PROBLEM: An exact copy of every entry is the answer here, with no pictures.

··········

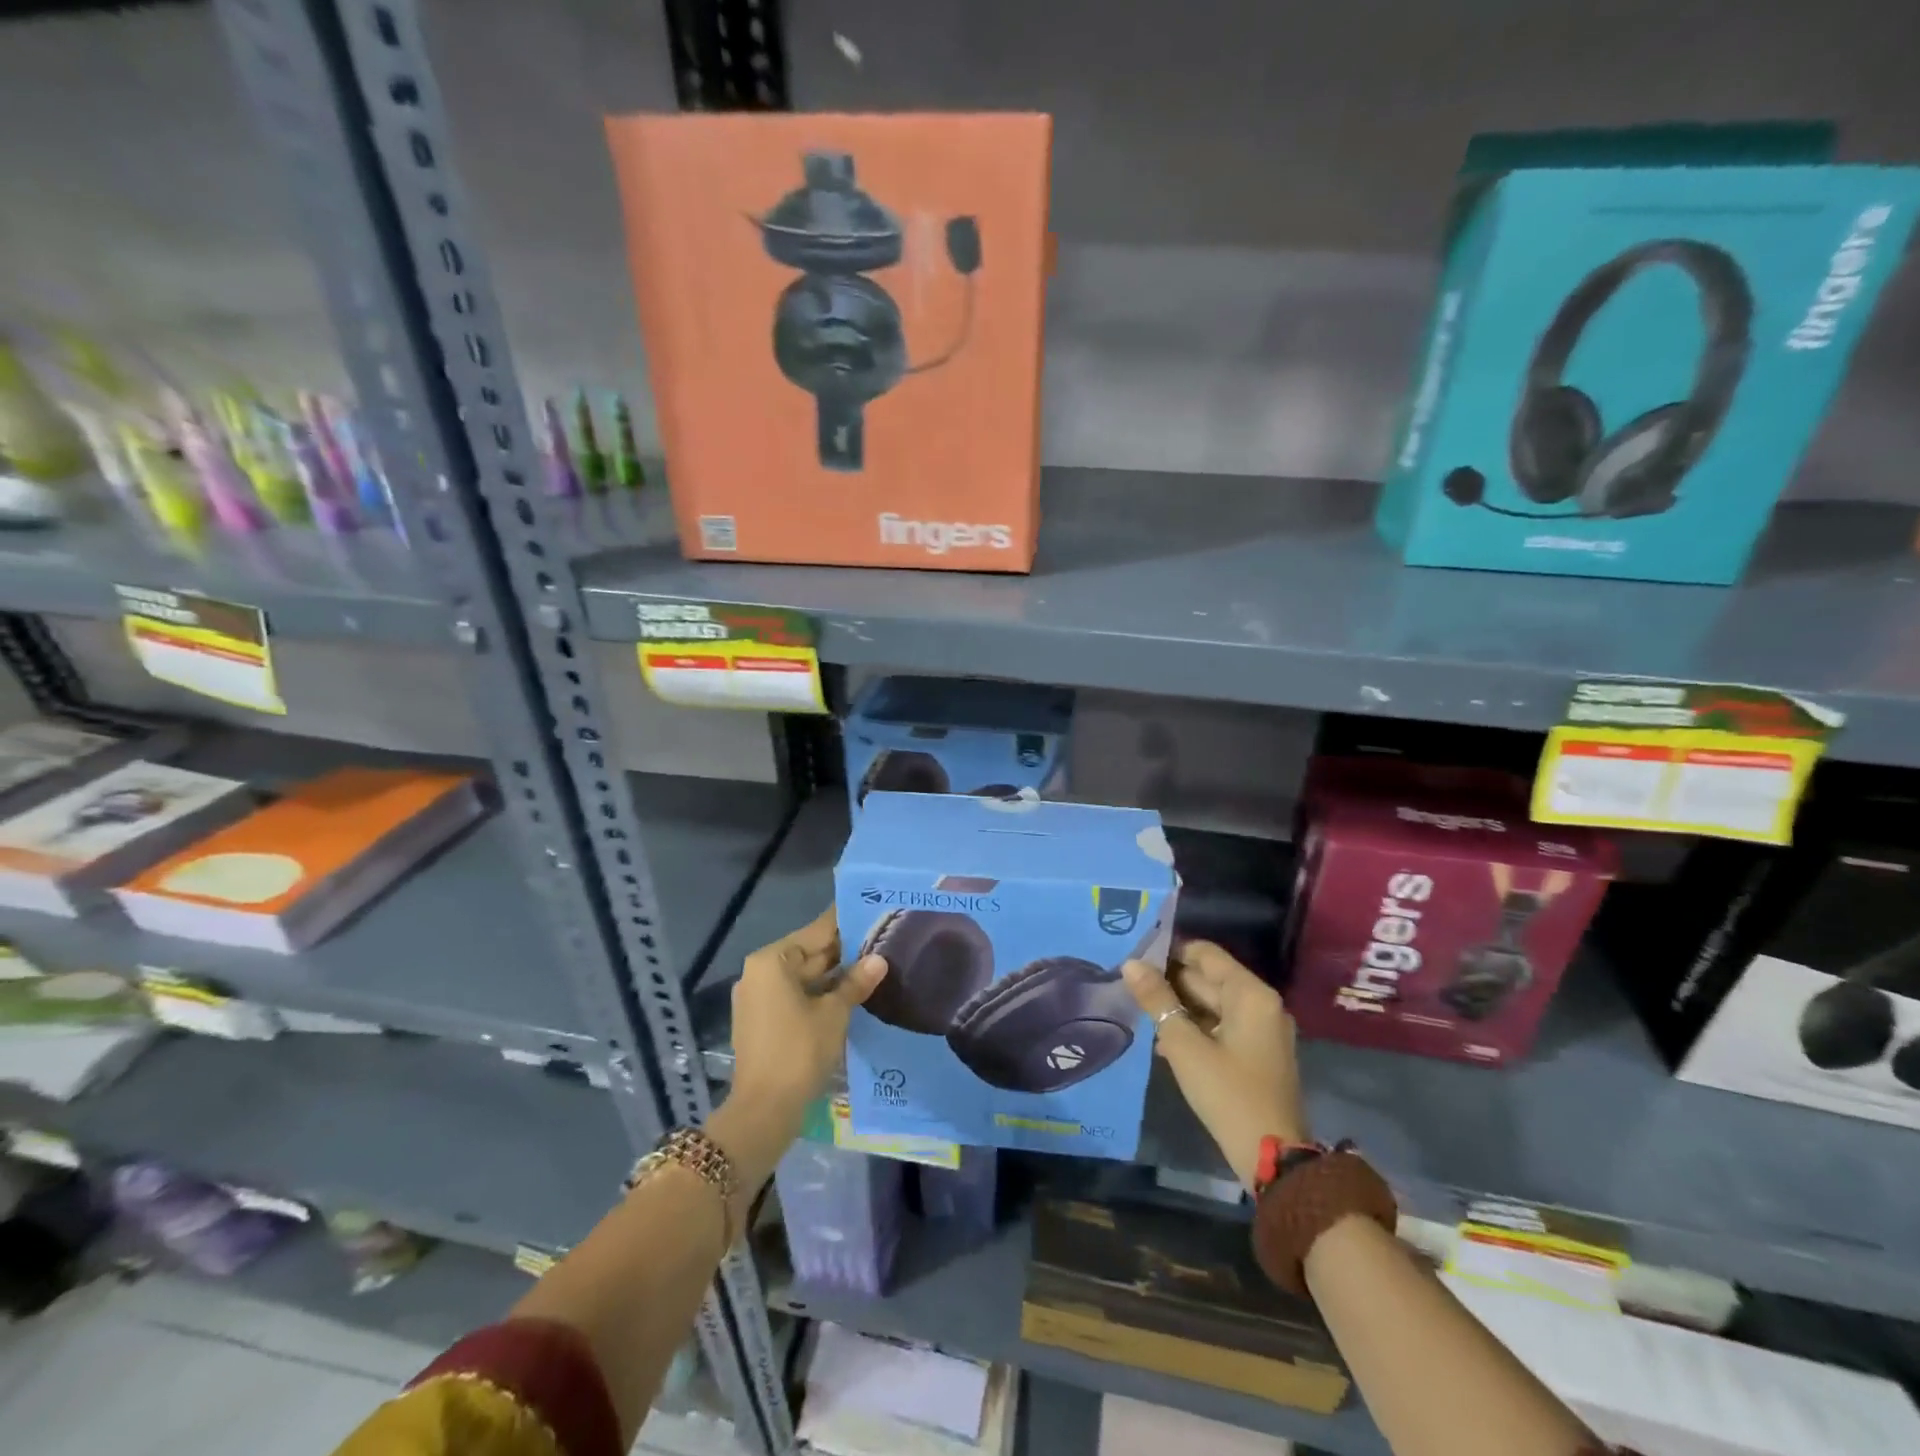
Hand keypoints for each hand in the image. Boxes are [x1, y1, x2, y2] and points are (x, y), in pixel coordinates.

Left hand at [730, 908, 887, 1113]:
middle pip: (808, 953)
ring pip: (803, 977)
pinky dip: (819, 994)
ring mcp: (757, 998)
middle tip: (882, 942)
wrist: (764, 1110)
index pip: (816, 931)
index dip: (846, 924)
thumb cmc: (799, 1051)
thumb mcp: (834, 1013)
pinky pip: (794, 996)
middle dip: (843, 952)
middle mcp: (759, 972)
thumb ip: (855, 982)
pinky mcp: (761, 1020)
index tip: (872, 913)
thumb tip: (879, 959)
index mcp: (772, 961)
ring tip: (873, 967)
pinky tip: (849, 995)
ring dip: (833, 976)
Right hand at [1122, 940, 1308, 1189]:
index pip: (1205, 953)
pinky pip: (1222, 1026)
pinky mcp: (1259, 1054)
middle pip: (1209, 978)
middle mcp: (1262, 1004)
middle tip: (1130, 984)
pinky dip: (1196, 1027)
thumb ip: (1157, 1000)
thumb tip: (1130, 963)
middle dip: (1170, 981)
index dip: (1170, 951)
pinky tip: (1165, 1042)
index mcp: (1250, 994)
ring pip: (1213, 1004)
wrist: (1273, 1158)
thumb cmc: (1228, 1093)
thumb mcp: (1184, 1045)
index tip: (1136, 958)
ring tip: (1141, 1011)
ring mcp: (1263, 1030)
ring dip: (1179, 1007)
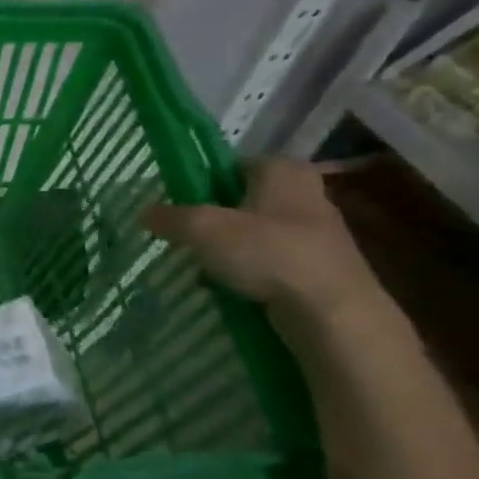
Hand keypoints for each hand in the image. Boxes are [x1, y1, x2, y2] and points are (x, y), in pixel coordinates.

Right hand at [143, 157, 387, 325]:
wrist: (333, 314)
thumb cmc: (269, 254)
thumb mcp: (202, 229)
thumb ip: (170, 217)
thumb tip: (145, 213)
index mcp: (282, 170)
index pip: (232, 164)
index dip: (202, 181)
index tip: (178, 203)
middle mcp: (306, 194)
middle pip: (244, 200)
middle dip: (216, 218)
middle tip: (186, 235)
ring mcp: (318, 234)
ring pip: (257, 233)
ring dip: (231, 249)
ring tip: (203, 266)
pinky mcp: (321, 269)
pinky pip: (272, 262)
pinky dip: (251, 272)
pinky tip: (231, 289)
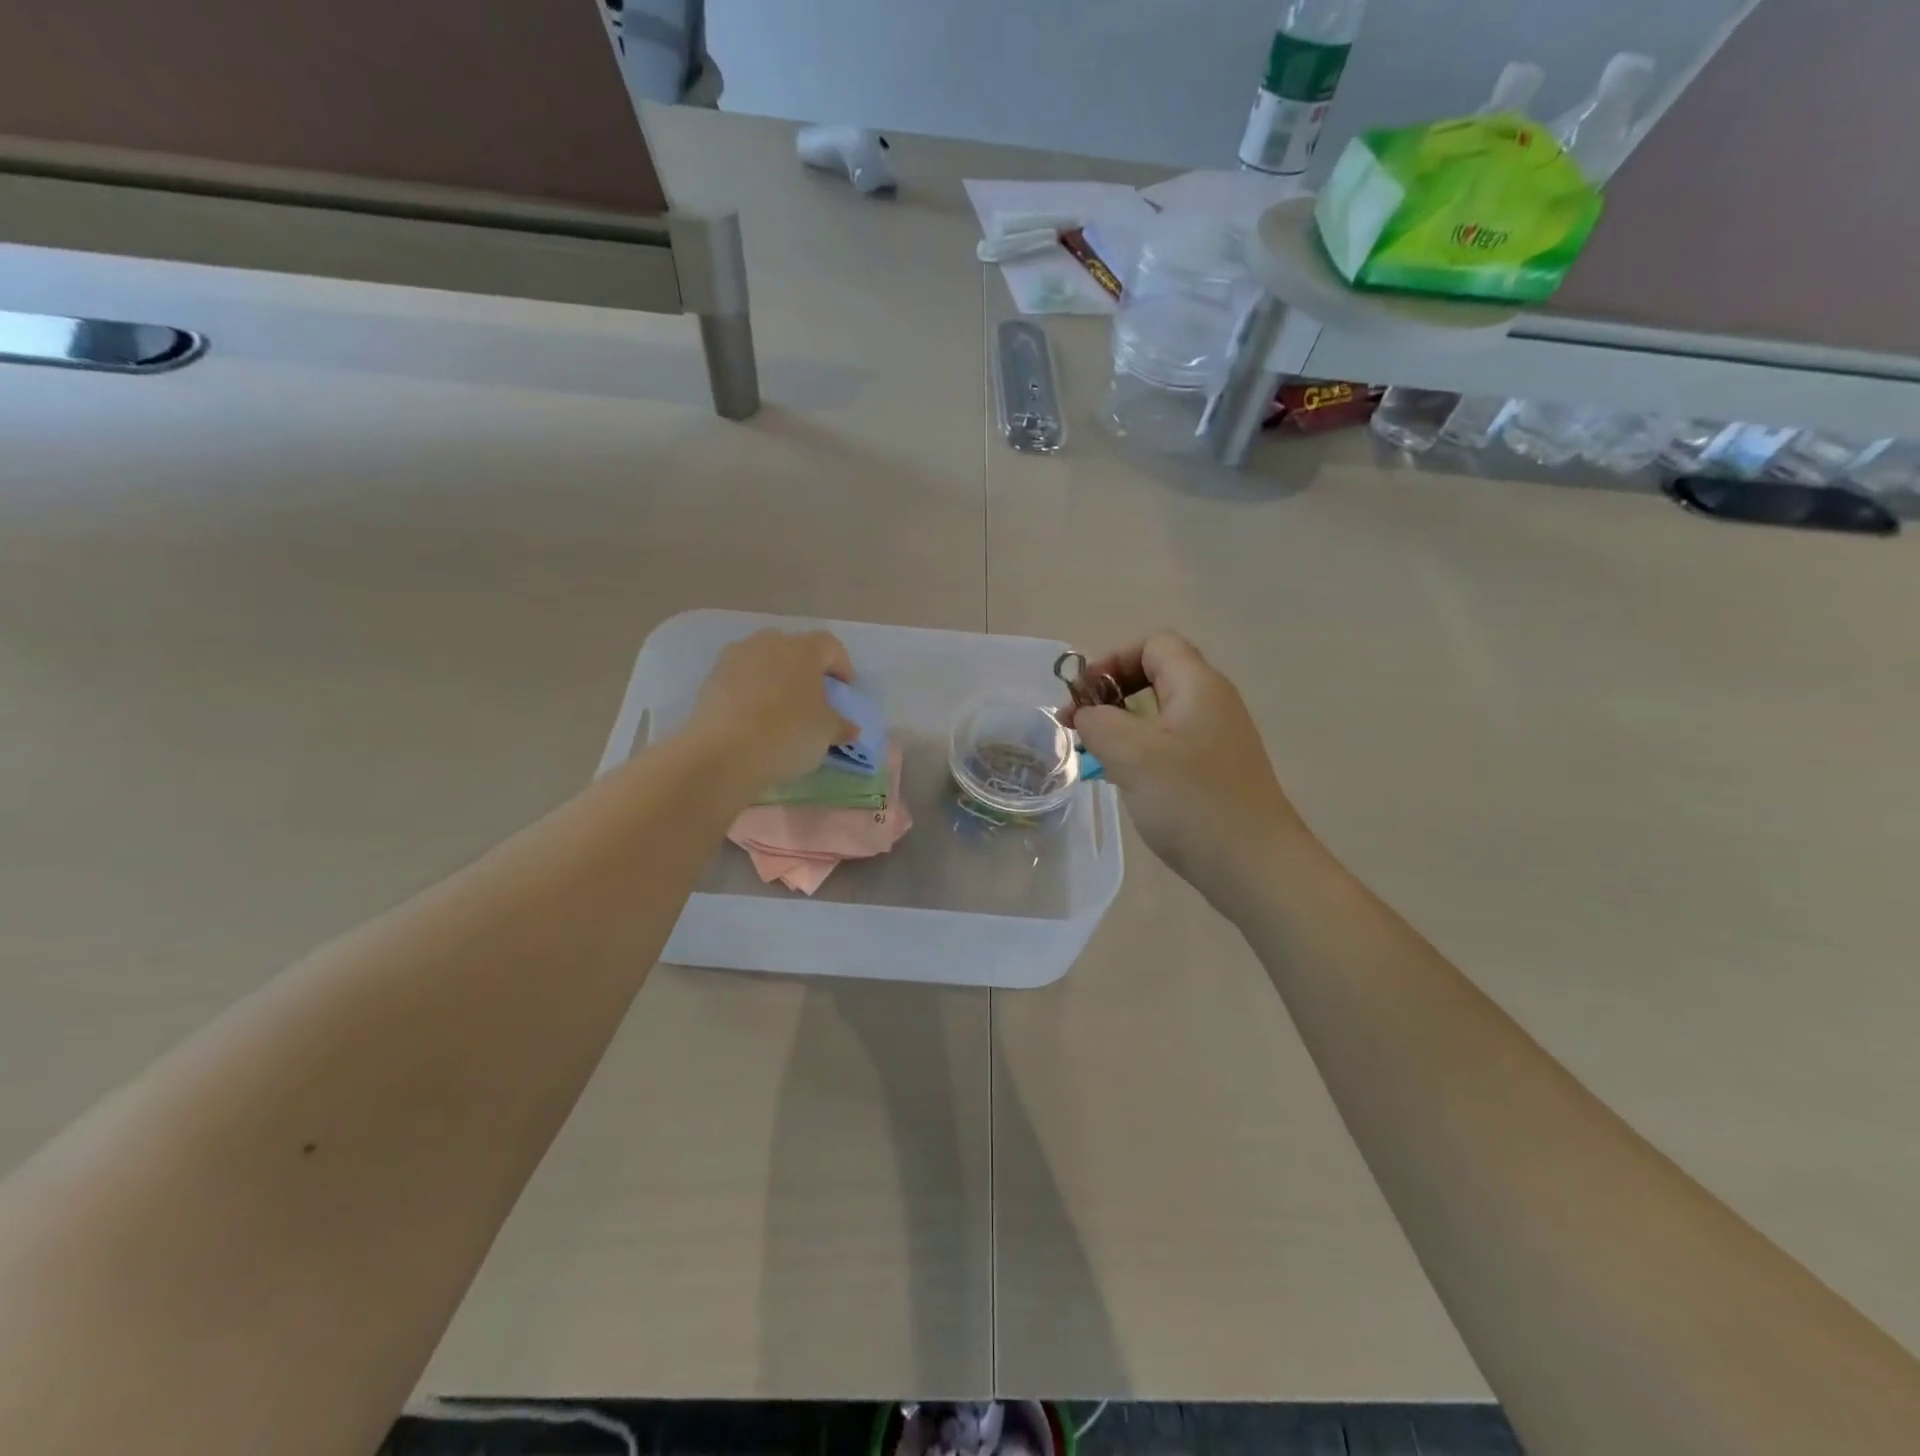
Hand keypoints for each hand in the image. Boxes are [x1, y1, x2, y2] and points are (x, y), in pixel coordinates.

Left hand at [684, 630, 856, 801]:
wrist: (722, 754)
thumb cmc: (787, 734)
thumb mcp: (826, 733)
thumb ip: (841, 725)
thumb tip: (849, 728)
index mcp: (803, 649)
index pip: (830, 646)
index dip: (842, 666)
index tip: (844, 690)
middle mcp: (768, 643)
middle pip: (794, 648)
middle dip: (806, 669)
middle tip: (812, 697)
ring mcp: (735, 658)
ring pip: (764, 661)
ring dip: (776, 678)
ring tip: (781, 708)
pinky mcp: (711, 679)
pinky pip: (740, 678)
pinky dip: (751, 691)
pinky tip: (754, 718)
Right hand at [1065, 632, 1305, 899]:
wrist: (1255, 868)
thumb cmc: (1193, 802)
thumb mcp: (1133, 755)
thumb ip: (1099, 722)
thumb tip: (1087, 714)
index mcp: (1199, 686)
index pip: (1155, 644)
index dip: (1114, 659)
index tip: (1084, 697)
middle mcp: (1212, 704)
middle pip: (1156, 675)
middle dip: (1112, 694)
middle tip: (1081, 727)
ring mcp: (1217, 740)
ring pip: (1160, 714)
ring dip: (1122, 726)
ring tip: (1096, 756)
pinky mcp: (1215, 772)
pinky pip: (1169, 745)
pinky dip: (1140, 752)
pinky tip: (1126, 782)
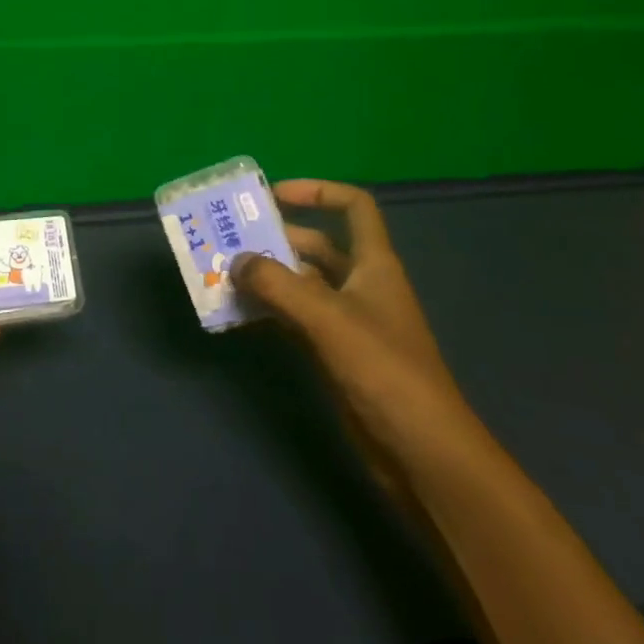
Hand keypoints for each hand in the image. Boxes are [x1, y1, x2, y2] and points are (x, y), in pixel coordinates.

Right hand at [233, 180, 474, 477]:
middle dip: (276, 238)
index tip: (273, 195)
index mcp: (374, 264)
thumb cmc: (384, 370)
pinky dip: (269, 312)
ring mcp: (347, 321)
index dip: (318, 191)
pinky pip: (295, 319)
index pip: (354, 207)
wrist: (421, 451)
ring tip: (222, 274)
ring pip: (301, 284)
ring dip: (267, 277)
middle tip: (229, 239)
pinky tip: (237, 315)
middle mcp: (361, 285)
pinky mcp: (335, 354)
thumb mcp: (328, 318)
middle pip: (317, 245)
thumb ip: (278, 285)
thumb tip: (236, 261)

··········

SOLUTION FOR THIS EXERCISE:
Hand keypoints for each hand in the image. Boxes are [x1, y1, x2, y2] and points are (x, y), in pixel coordinates.

Left hand at [730, 908, 887, 1113]:
middle pip: (808, 953)
ring pip: (803, 977)
pinky dip: (819, 994)
ring mcp: (757, 998)
middle tip: (882, 942)
wrist: (764, 1110)
index pip: (816, 931)
index dip: (846, 924)
thumb cmc: (799, 1051)
thumb mcp: (834, 1013)
pinky pip: (794, 996)
middle dip: (843, 952)
middle mcp: (759, 972)
thumb ip: (855, 982)
pinky mcp: (761, 1020)
index tip: (872, 913)
thumb tip: (879, 959)
index mcp: (772, 961)
ring tip: (873, 967)
pinky tip: (849, 995)
ring dip: (833, 976)
Right hand at [1122, 940, 1308, 1189]:
index pip: (1205, 953)
pinky pip: (1222, 1026)
pinky mcp: (1259, 1054)
middle pip: (1209, 978)
middle mcp: (1262, 1004)
middle tip: (1130, 984)
pinky dip: (1196, 1027)
thumb ip: (1157, 1000)
thumb tip: (1130, 963)
middle dip: (1170, 981)
index dip: (1170, 951)
pinky tip: (1165, 1042)
index mcp: (1250, 994)
ring pip: (1213, 1004)
wrist: (1273, 1158)
thumb cmc: (1228, 1093)
thumb mcp: (1184, 1045)
index tip: (1136, 958)
ring tip: (1141, 1011)
ring mcp: (1263, 1030)
ring dip: (1179, 1007)
Hand keypoints for each hand in the image. Boxes are [x1, y1, x2, y2] and points are (x, y), in pixel coordinates.

Right hand at [143, 157, 387, 325]:
wrist: (333, 314)
thumb cmc: (269, 254)
thumb mcp: (202, 229)
thumb ip: (170, 217)
thumb tip: (145, 213)
index mcp: (282, 170)
index pip: (232, 164)
index dip: (202, 181)
index tip: (178, 203)
middle mcp: (306, 194)
middle pip: (244, 200)
middle dip: (216, 218)
middle tip: (186, 235)
ring mcp: (318, 234)
ring pip: (257, 233)
ring dip: (231, 249)
ring tip: (203, 266)
pinky mcp: (321, 269)
pinky pip: (272, 262)
pinky dip: (251, 272)
pinky tip: (231, 289)
Hand keypoints for each hand in the image. Boxes are [x1, y1, x2, y2] and points are (x, y), in pixel coordinates.

Left hand at [684, 630, 856, 801]:
wrist: (722, 754)
thumb cmc: (787, 734)
thumb mcp: (826, 733)
thumb ip: (841, 725)
thumb tip: (849, 728)
index mcp: (803, 649)
index pip: (830, 646)
index dip: (842, 666)
index tip: (844, 690)
middle mcp: (768, 643)
middle pip: (794, 648)
middle dip: (806, 669)
middle tip: (812, 697)
ring mcp: (735, 658)
ring pip: (764, 661)
ring dip: (776, 678)
ring tip: (781, 708)
pinky mcp: (711, 679)
pinky pip: (740, 678)
pinky dip: (751, 691)
pinky tip: (754, 718)
Right hand at [1065, 632, 1305, 899]:
wrist: (1255, 868)
thumb cmc: (1193, 802)
thumb mcp: (1133, 755)
thumb ip: (1099, 722)
thumb tip: (1087, 714)
index mcp: (1199, 686)
index pip: (1155, 644)
index dip: (1114, 659)
index tip: (1084, 697)
middle mcp: (1212, 704)
middle pip: (1156, 675)
middle dip: (1112, 694)
middle tip: (1081, 727)
ring mcp: (1217, 740)
ring pip: (1160, 714)
ring dip: (1122, 726)
ring tip: (1096, 756)
pinky mcp: (1215, 772)
pinky pip: (1169, 745)
pinky dip: (1140, 752)
pinky tip: (1126, 782)
Hand keypoints for each hand in the image. Boxes are [x1, y1, x2, y2] and points are (x, y), in pixel coordinates.

Right hand at [233, 180, 474, 477]:
middle dip: (276, 238)
index tip: (273, 195)
index mcp: (374, 264)
thumb cmc: (384, 370)
pinky dip: (269, 312)
ring mcp: (347, 321)
index dip: (318, 191)
pinky pip: (295, 319)
index pip: (354, 207)
wrist: (421, 451)
ring tip: (222, 274)
ring pip: (301, 284)
ring dip: (267, 277)
middle tip: (229, 239)
pinky tip: (237, 315)
middle mcp: (361, 285)
pinky mcp: (335, 354)
thumb mcp: (328, 318)
middle pip: (317, 245)
thumb ip: (278, 285)
thumb tip: (236, 261)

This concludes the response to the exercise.